MATERIAL FOR THIS EXERCISE ->
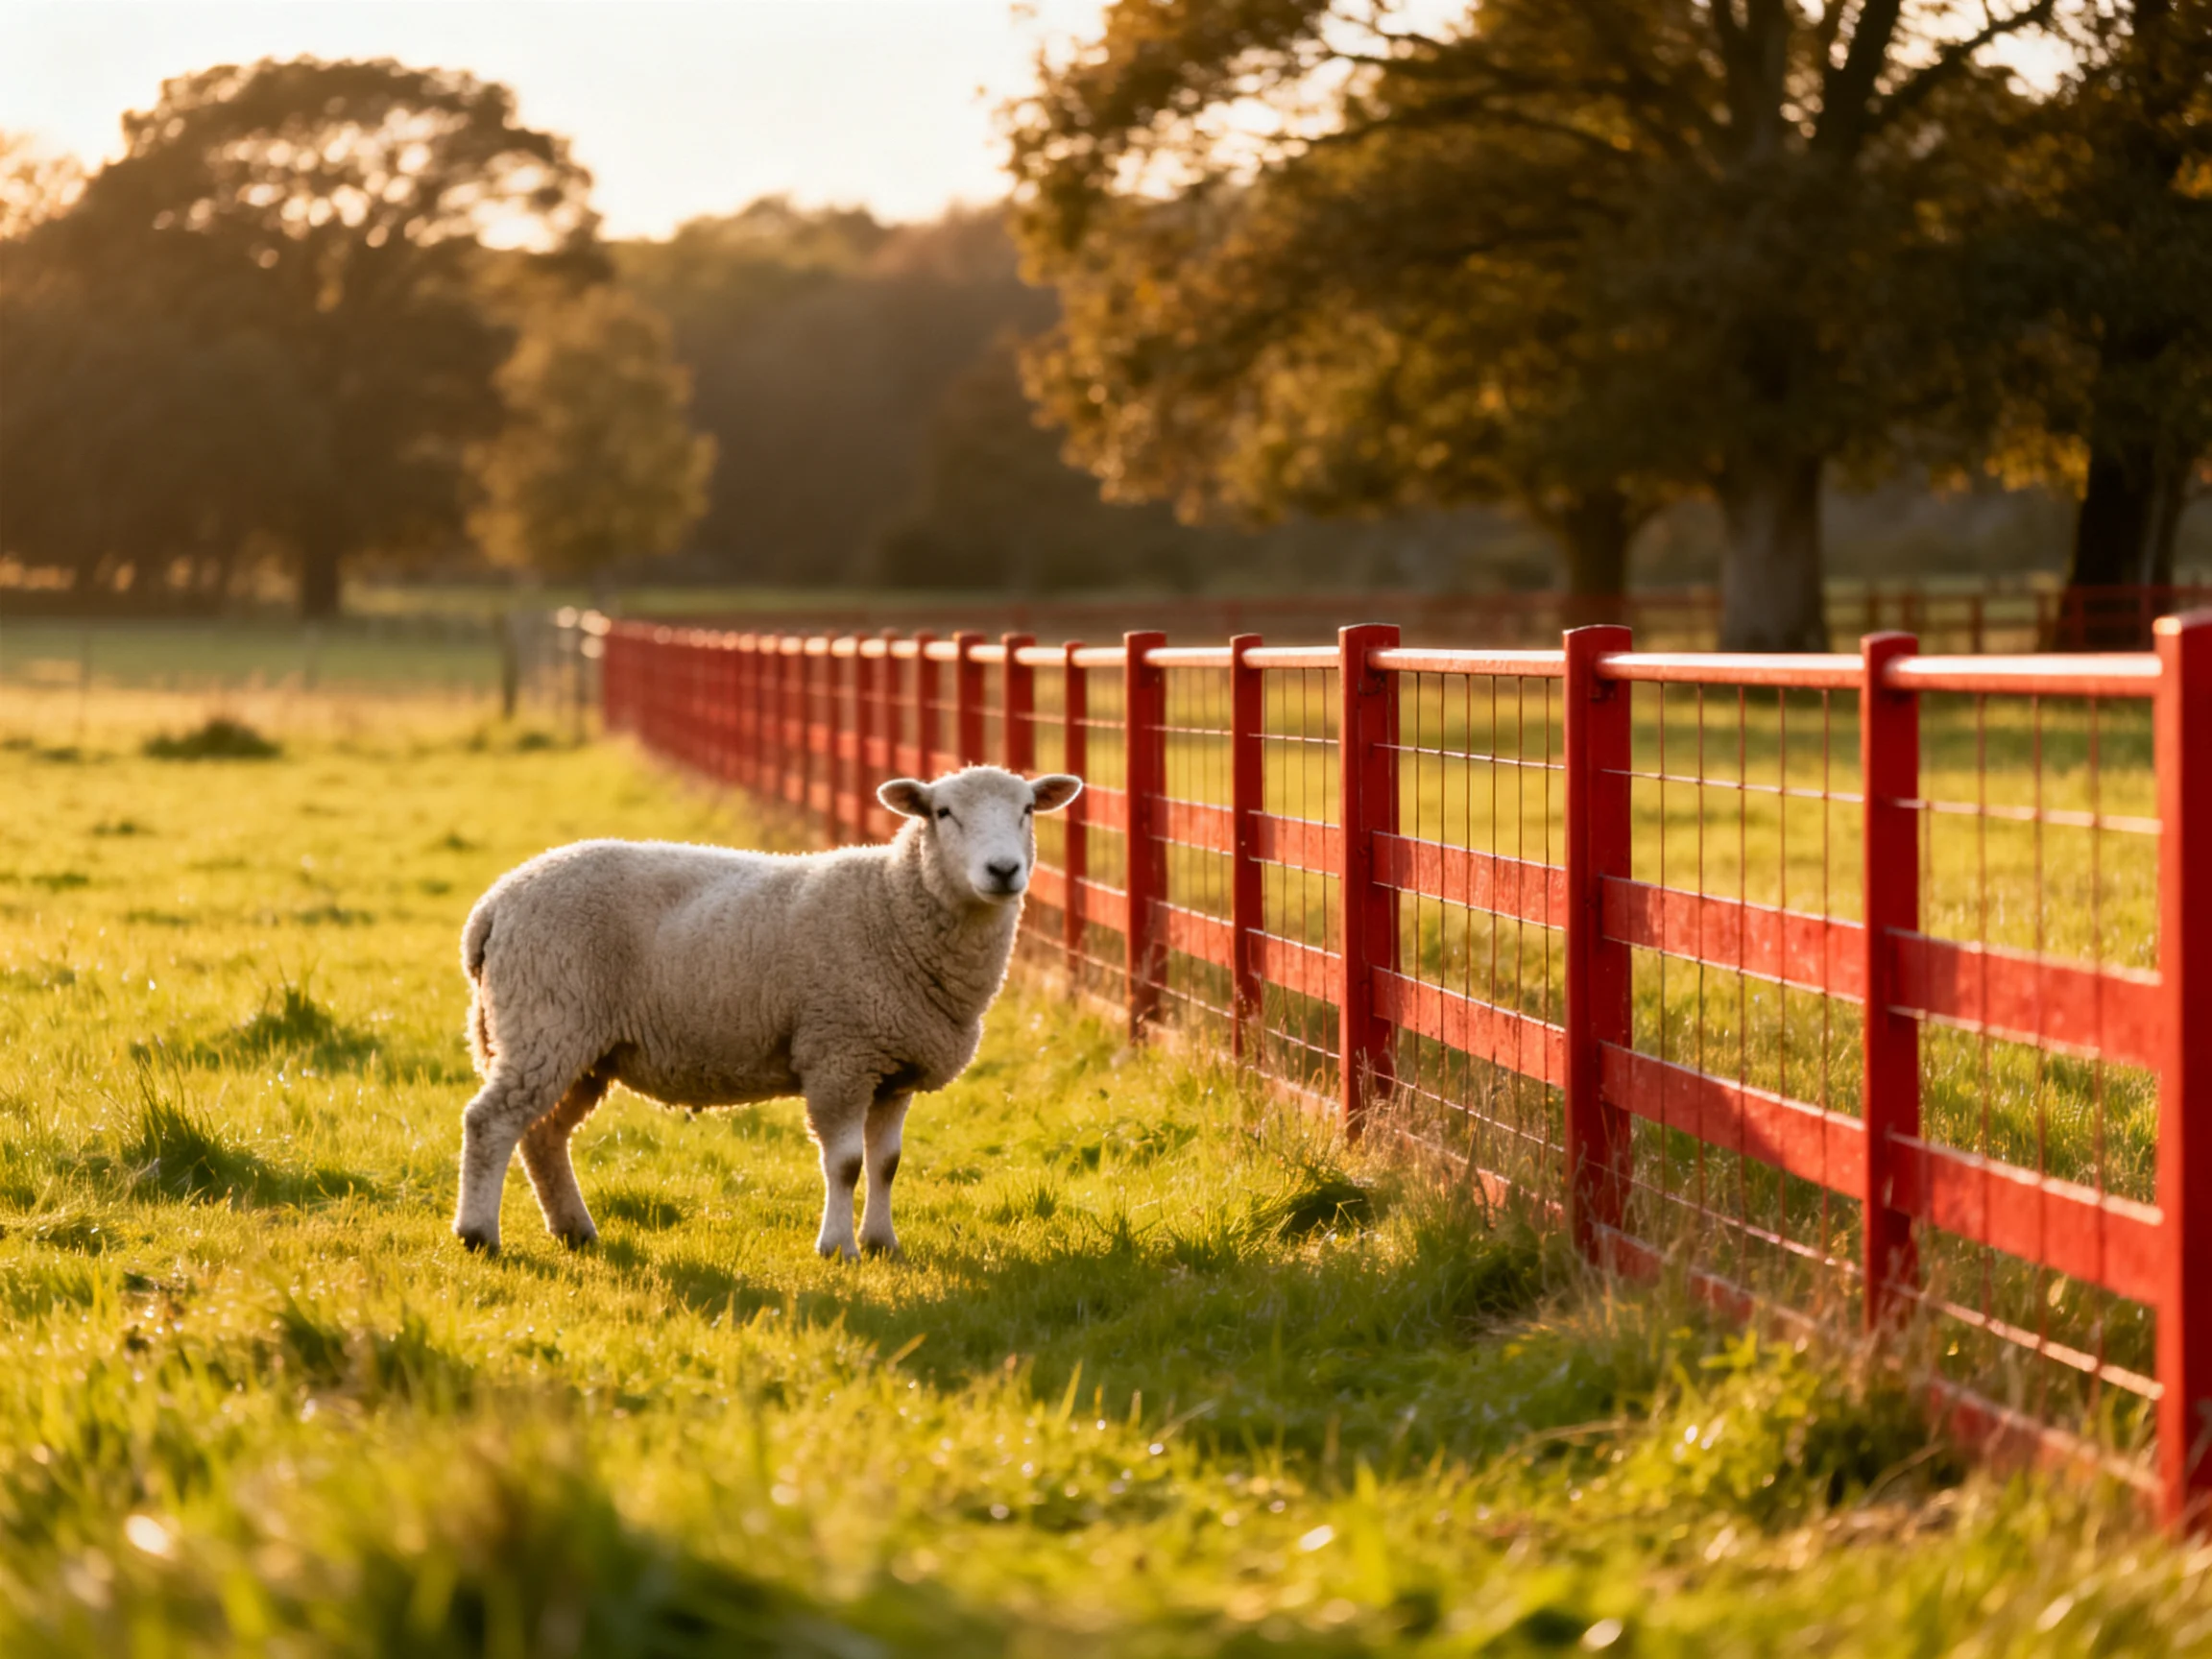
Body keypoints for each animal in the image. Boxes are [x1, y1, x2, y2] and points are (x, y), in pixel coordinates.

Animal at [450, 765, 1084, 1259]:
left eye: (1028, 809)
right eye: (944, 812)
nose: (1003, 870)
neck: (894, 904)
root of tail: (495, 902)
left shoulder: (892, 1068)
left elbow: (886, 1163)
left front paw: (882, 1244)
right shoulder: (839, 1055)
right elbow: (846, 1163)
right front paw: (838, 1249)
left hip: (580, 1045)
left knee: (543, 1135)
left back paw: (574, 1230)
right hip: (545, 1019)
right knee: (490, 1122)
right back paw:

ASSIGNMENT ->
Take the line with "left elbow: (886, 1163)" and every line after it in the data, and please reproduce them exactly, leaving out all other lines.

EXERCISE ANSWER ->
left elbow: (886, 1163)
left front paw: (882, 1244)
right shoulder: (839, 1055)
right elbow: (846, 1163)
right front paw: (838, 1249)
left hip: (580, 1045)
left knee: (543, 1135)
left back paw: (574, 1230)
right hip: (545, 1019)
right knee: (490, 1122)
right back paw:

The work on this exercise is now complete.